Ann, the owner of the company, writes email updates on Zachary as often as she can. This morning she wrote this and it struck a cord with me:

"I have learned so many lessons from this journey. One of them is that the idea that there are people who give and another group of people who receive is just a silly, silly concept. Everybody gives and everybody receives. Life is about circulation. I can assure you that those who are perceived as 'having much' have received the most. Circulation keeps us all healthy, connected and free of the illusion that somehow we have independently created all that we have or are."

She also wrote: 'He looks horrible. He has lost a significant amount of weight. He has over a thousand blisters covering his body that make picking up a tissue painful. He will never be able to go out into the sun because of the radiation damage to his skin. And it not the case that we know if we are winning (against the cancer.) Not until the end of May when they test him again will they have any idea if the cancer is dying.' She said through all this Zach told her:

"Ann," he said, "from this situation I want to find more compassion and help people."

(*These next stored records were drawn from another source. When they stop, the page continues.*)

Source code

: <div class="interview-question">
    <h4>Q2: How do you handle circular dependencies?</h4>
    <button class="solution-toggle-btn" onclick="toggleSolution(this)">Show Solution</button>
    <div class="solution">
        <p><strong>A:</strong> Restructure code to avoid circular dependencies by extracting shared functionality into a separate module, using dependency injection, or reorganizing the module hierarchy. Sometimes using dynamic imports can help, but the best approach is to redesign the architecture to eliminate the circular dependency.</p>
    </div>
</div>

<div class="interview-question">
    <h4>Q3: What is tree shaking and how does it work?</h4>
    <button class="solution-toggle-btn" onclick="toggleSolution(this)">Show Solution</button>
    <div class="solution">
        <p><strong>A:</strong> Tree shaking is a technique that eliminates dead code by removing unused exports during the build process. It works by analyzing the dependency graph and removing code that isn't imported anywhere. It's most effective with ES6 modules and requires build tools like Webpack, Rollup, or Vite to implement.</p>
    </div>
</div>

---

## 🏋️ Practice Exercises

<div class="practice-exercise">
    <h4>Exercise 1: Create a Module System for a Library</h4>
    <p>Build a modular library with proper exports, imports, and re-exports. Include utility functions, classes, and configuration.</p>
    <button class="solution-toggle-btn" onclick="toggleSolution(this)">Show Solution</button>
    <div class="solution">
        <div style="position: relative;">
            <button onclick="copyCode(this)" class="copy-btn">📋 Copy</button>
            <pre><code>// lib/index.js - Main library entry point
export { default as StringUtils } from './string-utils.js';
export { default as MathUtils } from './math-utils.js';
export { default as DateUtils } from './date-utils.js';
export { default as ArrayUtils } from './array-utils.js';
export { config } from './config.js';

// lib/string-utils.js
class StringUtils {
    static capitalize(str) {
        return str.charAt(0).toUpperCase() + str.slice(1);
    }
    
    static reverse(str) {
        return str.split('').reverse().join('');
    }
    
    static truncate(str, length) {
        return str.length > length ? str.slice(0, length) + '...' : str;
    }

See what I mean about this young man?


If you have not given to a cause this year & are looking for a way to contribute consider doing this for research that can one day help someone you love or even just read about on some random blog. Please consider joining with his family, through the month of April, in a campaign to further support the extraordinary cancer research being conducted by the team at the University of Nebraska.


You can click on this Team Zachary link and go to the University of Nebraska Foundation website where you can contribute by credit card: www.nufoundation.org/teamzachary.

Please pass this along to anyone you know who might be interested to learn more or give to such a cause. And finally without giving anything financially please keep Zach in your thoughts because he sure could use them.

Wednesday, October 24, 2007

PMS and all that

Can you tell I was "PMS"ing, yo? On the post below...

PSM = Sobbing in the darkened bathroom 1st thing in the morning with big mascarey tears and all which also = telling the world about it on a blog (all four of you who spend the time reading my sad hormone fueled post...) AND I am off to Kroger to get some me some candy corn to make everything feel better. I was going to work out but fuck that... who needs a work out when it is candy corn season?!

Another reason for my dark mood has to do with cancer. No, I do not have cancer. I would not announce something like that in this manner... I am talking about this cancer... It is bleak. It was looking good for a little while and Zach was supposed to under go radiation this week to further reduce ONE tumor. But the scan he had last week showed that all of the cancer (several larger tumors) are back and, likely, I got the sense these tumors are much worse than before the stem cell replacement and high dose chemo that almost killed him to begin with but did also seem to worked.

Zack spent about two months in Omaha NE at the best place for someone with his kind of cancer getting all of the above mentioned treatments. They are going back to see if there is anything else they can do. It feels today like cancer is going to defeat him and that just makes me sad. If you knew Zack and his family you would know why. SO my mood is as gloomy as the weather... Also, this may seem odd, but my thoughts always turn to Matthew whenever things with Zach do not look good. I think 'OMG what am I doing wasting this precious time working because what if in 23 years we are at these dire cross roads...' ACK. And that makes me all weepy and teary and I write long tomes about what a craptastic day I am having and how life seems so bleak - POOR ME...

Then I kick my own ass and remember that Zach is Zach. That whatever happens to him, he is blessed and cared for and loved and that will not stop... SO today I will go home and be calmer and I will not let the hair pulling and open hostile defiance get to me. I will just smile because who knows what will happen in the future and also, this too shall pass (with Matthew) - no matter how I feel from the bottom (or the top) of my heart, I love Matthew and that is all that counts every single day.